Stored dataset items
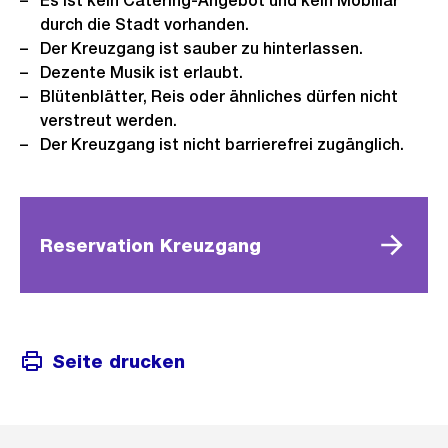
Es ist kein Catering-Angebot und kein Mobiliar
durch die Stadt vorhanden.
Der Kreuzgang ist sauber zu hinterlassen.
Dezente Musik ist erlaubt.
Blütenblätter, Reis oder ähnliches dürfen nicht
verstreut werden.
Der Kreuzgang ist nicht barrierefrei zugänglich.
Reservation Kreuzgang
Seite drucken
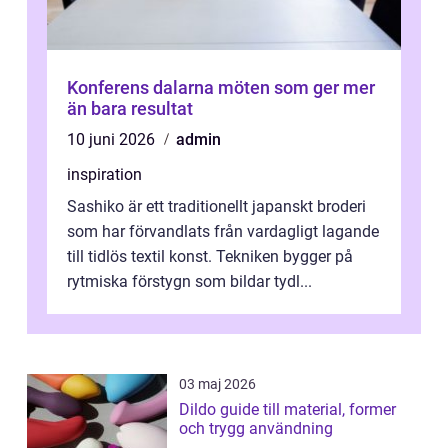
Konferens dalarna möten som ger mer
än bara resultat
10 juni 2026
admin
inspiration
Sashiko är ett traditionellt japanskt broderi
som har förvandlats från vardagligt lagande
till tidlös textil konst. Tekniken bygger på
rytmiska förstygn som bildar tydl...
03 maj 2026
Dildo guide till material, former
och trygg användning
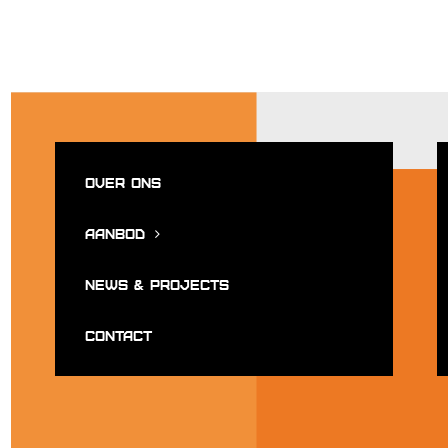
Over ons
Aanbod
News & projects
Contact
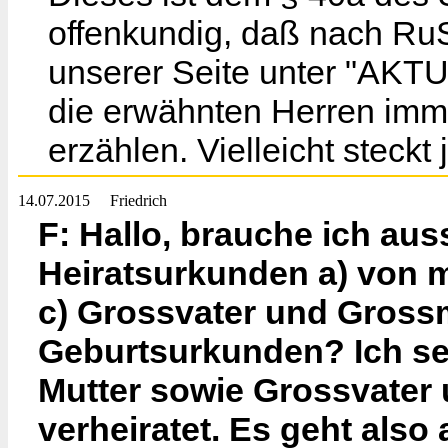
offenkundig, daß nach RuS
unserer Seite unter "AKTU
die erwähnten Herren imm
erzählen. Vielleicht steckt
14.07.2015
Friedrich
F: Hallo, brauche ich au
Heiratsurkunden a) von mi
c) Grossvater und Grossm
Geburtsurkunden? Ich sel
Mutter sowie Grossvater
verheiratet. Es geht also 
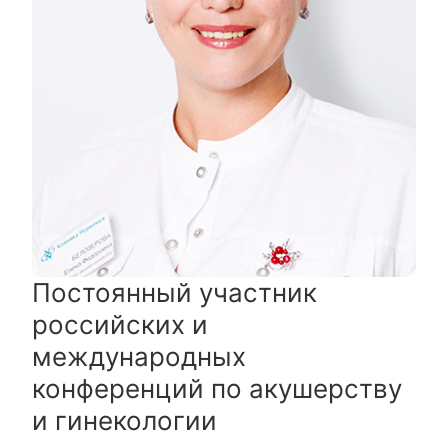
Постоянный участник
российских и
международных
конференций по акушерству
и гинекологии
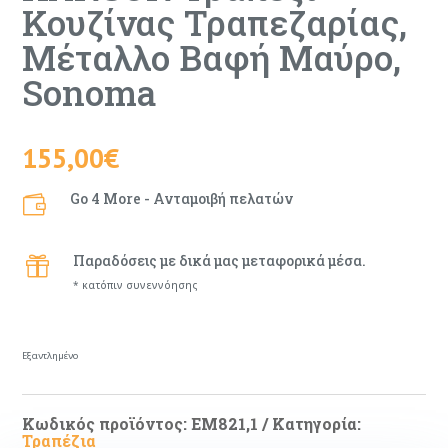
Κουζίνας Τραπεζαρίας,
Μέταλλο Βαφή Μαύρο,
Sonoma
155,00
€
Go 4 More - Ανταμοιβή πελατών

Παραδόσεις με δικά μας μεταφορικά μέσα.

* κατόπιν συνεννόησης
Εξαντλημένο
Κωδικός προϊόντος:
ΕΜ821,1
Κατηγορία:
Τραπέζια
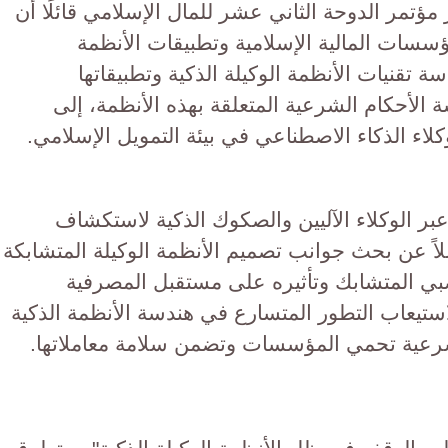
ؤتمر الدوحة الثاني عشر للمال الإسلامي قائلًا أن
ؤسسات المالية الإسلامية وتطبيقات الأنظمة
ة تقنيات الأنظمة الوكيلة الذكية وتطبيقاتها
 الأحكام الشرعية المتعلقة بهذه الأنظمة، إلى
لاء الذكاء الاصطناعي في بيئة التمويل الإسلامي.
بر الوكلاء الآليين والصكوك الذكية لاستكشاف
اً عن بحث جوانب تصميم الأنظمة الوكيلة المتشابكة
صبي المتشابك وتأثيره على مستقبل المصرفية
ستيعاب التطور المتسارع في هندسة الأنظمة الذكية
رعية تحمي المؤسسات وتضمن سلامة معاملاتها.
==
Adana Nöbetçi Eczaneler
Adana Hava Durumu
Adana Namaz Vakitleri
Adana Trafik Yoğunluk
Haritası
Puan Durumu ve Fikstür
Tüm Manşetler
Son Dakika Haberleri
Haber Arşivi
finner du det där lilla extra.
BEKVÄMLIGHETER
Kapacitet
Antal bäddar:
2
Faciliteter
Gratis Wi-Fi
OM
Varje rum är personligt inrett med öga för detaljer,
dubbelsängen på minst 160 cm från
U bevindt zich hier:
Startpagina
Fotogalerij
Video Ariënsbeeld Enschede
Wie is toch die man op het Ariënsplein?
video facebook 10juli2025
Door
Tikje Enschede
--
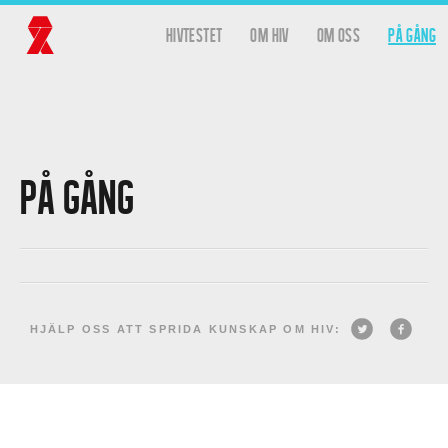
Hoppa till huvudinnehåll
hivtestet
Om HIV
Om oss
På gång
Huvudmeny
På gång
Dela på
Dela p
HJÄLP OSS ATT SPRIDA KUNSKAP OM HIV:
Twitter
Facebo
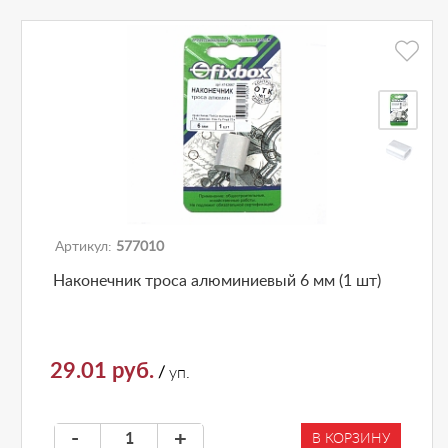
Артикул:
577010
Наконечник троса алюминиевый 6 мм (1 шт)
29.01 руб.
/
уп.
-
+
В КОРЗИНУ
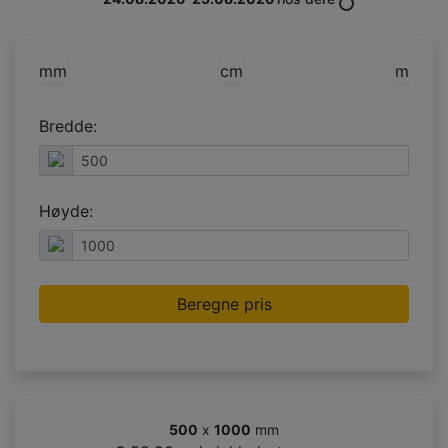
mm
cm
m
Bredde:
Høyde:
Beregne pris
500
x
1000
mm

— WHAT THE EXERCISE ASKS —
Only one stretch of the entries above is wanted: the lines from the one containing "لاء الذكاء الاصطناعي" through the one containing "رعية تحمي المؤسسات وتضمن سلامة معاملاتها.". Please reproduce it exactly.

— RESULT —
لاء الذكاء الاصطناعي في بيئة التمويل الإسلامي.
بر الوكلاء الآليين والصكوك الذكية لاستكشاف
اً عن بحث جوانب تصميم الأنظمة الوكيلة المتشابكة
صبي المتشابك وتأثيره على مستقبل المصرفية
ستيعاب التطور المتسارع في هندسة الأنظمة الذكية
رعية تحمي المؤسسات وتضمن سلامة معاملاتها.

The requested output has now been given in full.